Consumers can use the platform for out-of-court online dispute resolution for disputes arising from online legal transactions. The platform can be accessed via the following link:

http://ec.europa.eu/consumers/odr/

We are not willing or obliged to participate in dispute resolution proceedings before a consumer arbitration board.

If you have any questions in this regard, you can contact us at the e-mail address info@praesentstudio.de.

11. Taking back electrical appliances and batteries

According to the Electrical and Electronic Equipment Act, electrical and electronic equipment marked with the following symbol must be disposed of separately and not with household waste:


Appliances marked with the aforementioned symbol can be disposed of free of charge at the branch, provided the edge length does not exceed 25 cm.

Larger appliances can only be disposed of if another corresponding or comparable appliance is purchased from us. Old batteries and accumulators that are not included in the appliance must be removed and disposed of separately before handing them in. You are responsible for deleting any personal data that may still be on your old device. We are always available for further information in this regard.

Since we sell batteries and rechargeable batteries or devices containing batteries and rechargeable batteries, we are obliged under the Battery Act (BattG) to inform you of the following: Batteries and rechargeable batteries must not be disposed of in household waste, but you are legally obliged to return used batteries and rechargeable batteries. Used batteries may contain harmful substances that can damage the environment or your health if not stored or disposed of properly. However, batteries also contain important raw materials such as iron, zinc, manganese or nickel and are recycled. After use, you can either return the batteries to us or take them to your local recycling centre free of charge. The crossed-out dustbin means that batteries and rechargeable batteries must not be disposed of in household waste.

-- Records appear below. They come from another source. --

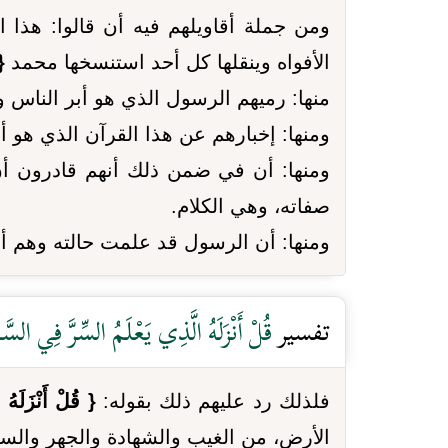
ومن جملة أقاويلهم فيه أن قالوا: هذا 
الأفواه وينقلها كل أحد استنسخها محمد
{
منها: رميهم الرسول الذي هو أبر الناس 
ومنها: إخبارهم عن هذا القرآن الذي هو أ
ومنها: أن في ضمن ذلك أنهم قادرون أ
صفاته، وهي الكلام.
ومنها: أن الرسول قد علمت حالته وهم أشد
تفسير
قُلْ أَنْزَلَهُ الَّذِي يَعْلَمُ السِّرَّ فِي ال
فلذلك رد عليهم ذلك بقوله:
{ قُلْ أَنْزَلَهُ
الأرض، من الغيب والشهادة والجهر والس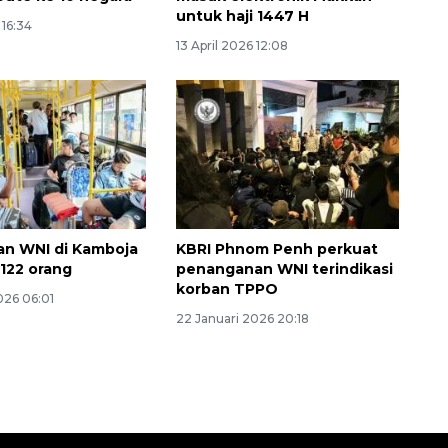
untuk haji 1447 H
 16:34
13 April 2026 12:08
an WNI di Kamboja
KBRI Phnom Penh perkuat
 122 orang
penanganan WNI terindikasi
korban TPPO
026 06:01
22 Januari 2026 20:18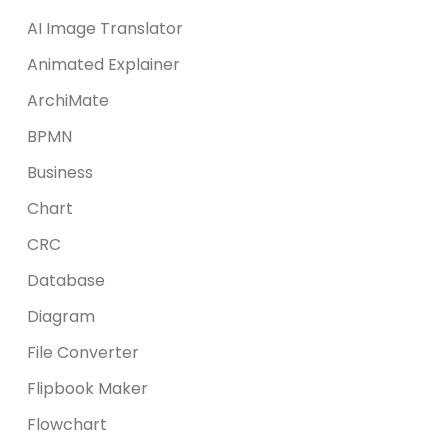
AI Image Translator
Animated Explainer
ArchiMate
BPMN
Business
Chart
CRC
Database
Diagram
File Converter
Flipbook Maker
Flowchart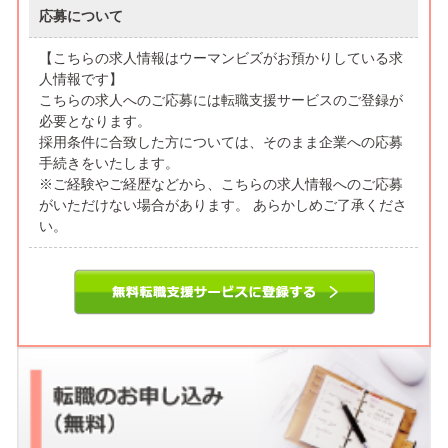
応募について
【こちらの求人情報はウーマンビズがお預かりしている求
人情報です】
こちらの求人へのご応募には転職支援サービスのご登録が
必要となります。
採用条件に合致した方については、そのまま企業への応募
手続きをいたします。
※ご経験やご経歴などから、こちらの求人情報へのご応募
がいただけない場合があります。 あらかしめご了承くださ
い。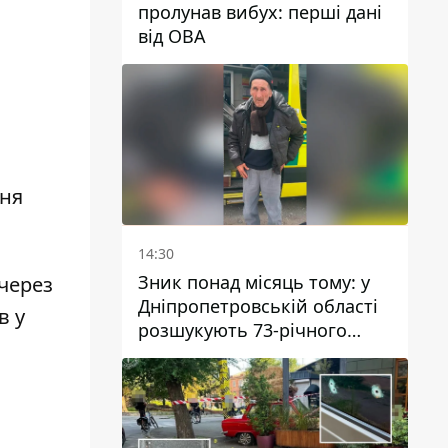
пролунав вибух: перші дані
від ОВА
ння
14:30
Зник понад місяць тому: у
через
Дніпропетровській області
в у
розшукують 73-річного
чоловіка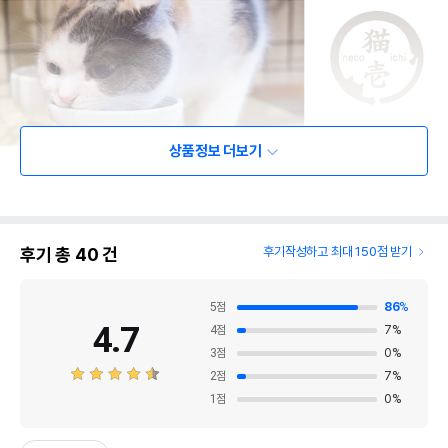
상품정보 더보기
후기 총
40
건
후기작성하고 최대 150점 받기
5
점
86
%
4.7
4
점
7
%
3
점
0
%
2
점
7
%
1
점
0
%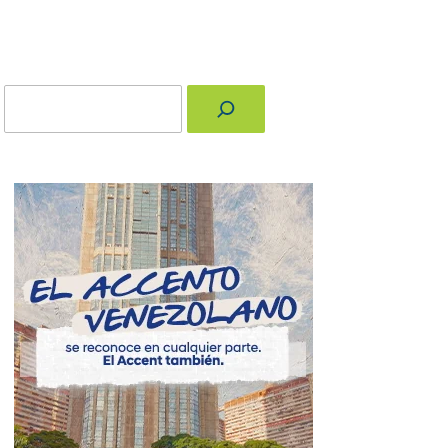
Buscar
nger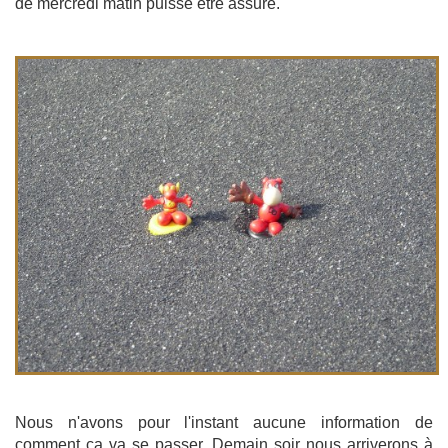
de mercredi matin puisse être assuré.
Nous n'avons pour l'instant aucune information de
comment ça va se passer. Demain soir nous arriverons à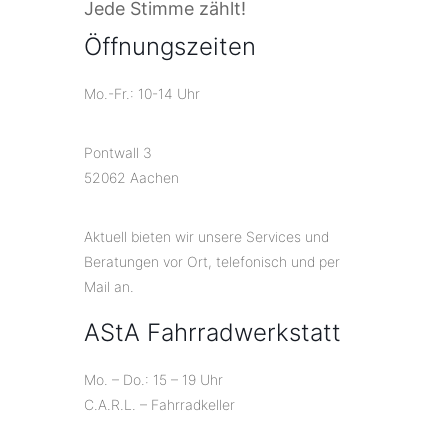
Jede Stimme zählt!
Öffnungszeiten
Mo.-Fr.: 10-14 Uhr
Pontwall 3
52062 Aachen
Aktuell bieten wir unsere Services und
Beratungen vor Ort, telefonisch und per
Mail an.
AStA Fahrradwerkstatt
Mo. – Do.: 15 – 19 Uhr
C.A.R.L. – Fahrradkeller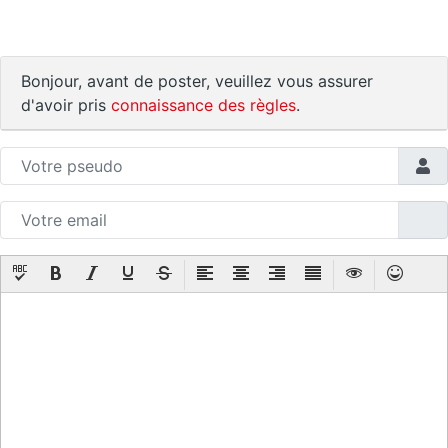
Bonjour, avant de poster, veuillez vous assurer
d'avoir pris
connaissance des règles
.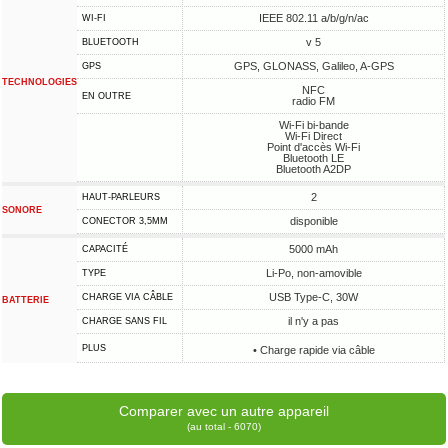
IEEE 802.11 a/b/g/n/ac
WI-FI
v 5
BLUETOOTH
GPS, GLONASS, Galileo, A-GPS
GPS
TECHNOLOGIES
NFC
EN OUTRE
radio FM
Wi-Fi bi-bande
Wi-Fi Direct
Point d'accès Wi-Fi
Bluetooth LE
Bluetooth A2DP
2
HAUT-PARLEURS
SONORE
disponible
CONECTOR 3,5MM
5000 mAh
CAPACITÉ
Li-Po, non-amovible
TYPE
USB Type-C, 30W
CHARGE VIA CÂBLE
BATTERIE
il n'y a pas
CHARGE SANS FIL
PLUS
• Charge rapide via câble
Comparer avec un autre appareil
(au total - 6070)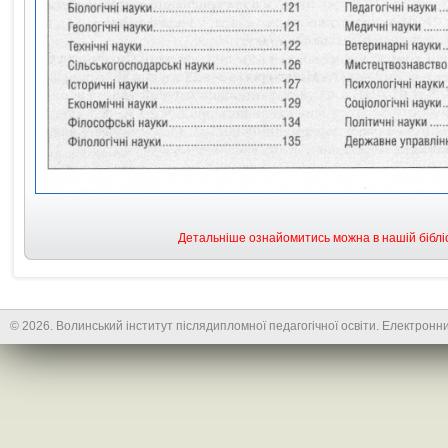
Детальніше ознайомитись можна в нашій бібліо
© 2026. Волинський інститут післядипломної педагогічної освіти. Електронни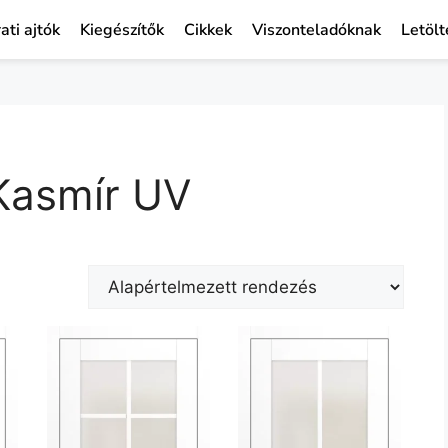
ati ajtók
Kiegészítők
Cikkek
Viszonteladóknak
Letölt
 Kasmír UV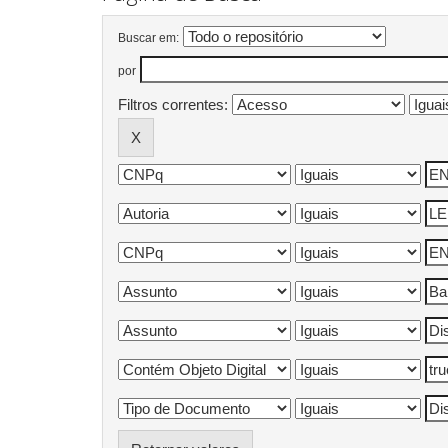
Buscar em:
por
Filtros correntes: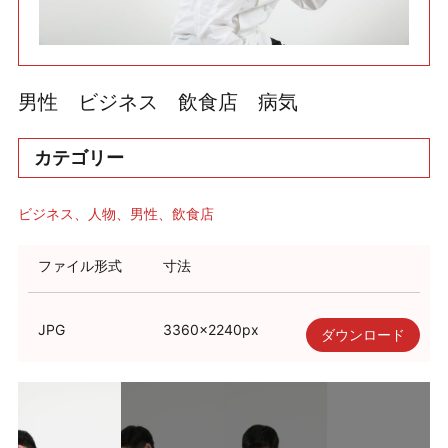
利用規約
使い方・ヘルプ
男性 ビジネス 飲食店 病気
カテゴリー
ビジネス
人物
男性
飲食店
ファイル形式
寸法
JPG
3360
×
2240
px
ダウンロード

You will find these signs on batteries and rechargeable batteries containing harmful substances:

Cd = battery/rechargeable battery contains cadmium

Pb = Battery contains lead

Hg = Battery contains mercury

12. Final provisions

The following shall additionally apply vis-à-vis entrepreneurs:

12.1

Should one or more of the above conditions be or become ineffective or contain a loophole, the remaining conditions shall remain unaffected. In such a case, the contracting parties shall be obliged to replace an invalid condition with a valid one that comes closest to the economic purpose of the invalid one. This also applies to the filling of any unintended gaps that need to be filled.

12.2

Any agreements deviating from or additional to the above terms and conditions shall only be effective in the form of a written supplementary agreement to the contract concluded by the parties in which reference is made to the amended terms and conditions. Any waiver of this written form requirement must also be in writing.

12.3

The place of performance for all obligations arising from this contract is our registered office. This does not apply to purchases of consumer goods. The sole place of jurisdiction for all disputes arising from the contractual relationship as well as its validity, also in the context of a bill of exchange and/or cheque process, is, if the customer is a registered trader, a legal entity under public law or a special fund under public law or has its registered office abroad, at our discretion the registered office of us or the registered office of the customer.

12.4

The law of the Federal Republic of Germany shall apply exclusively to this contractual relationship. The application of the UN Convention on Contracts for the International Sale of Goods is expressly excluded.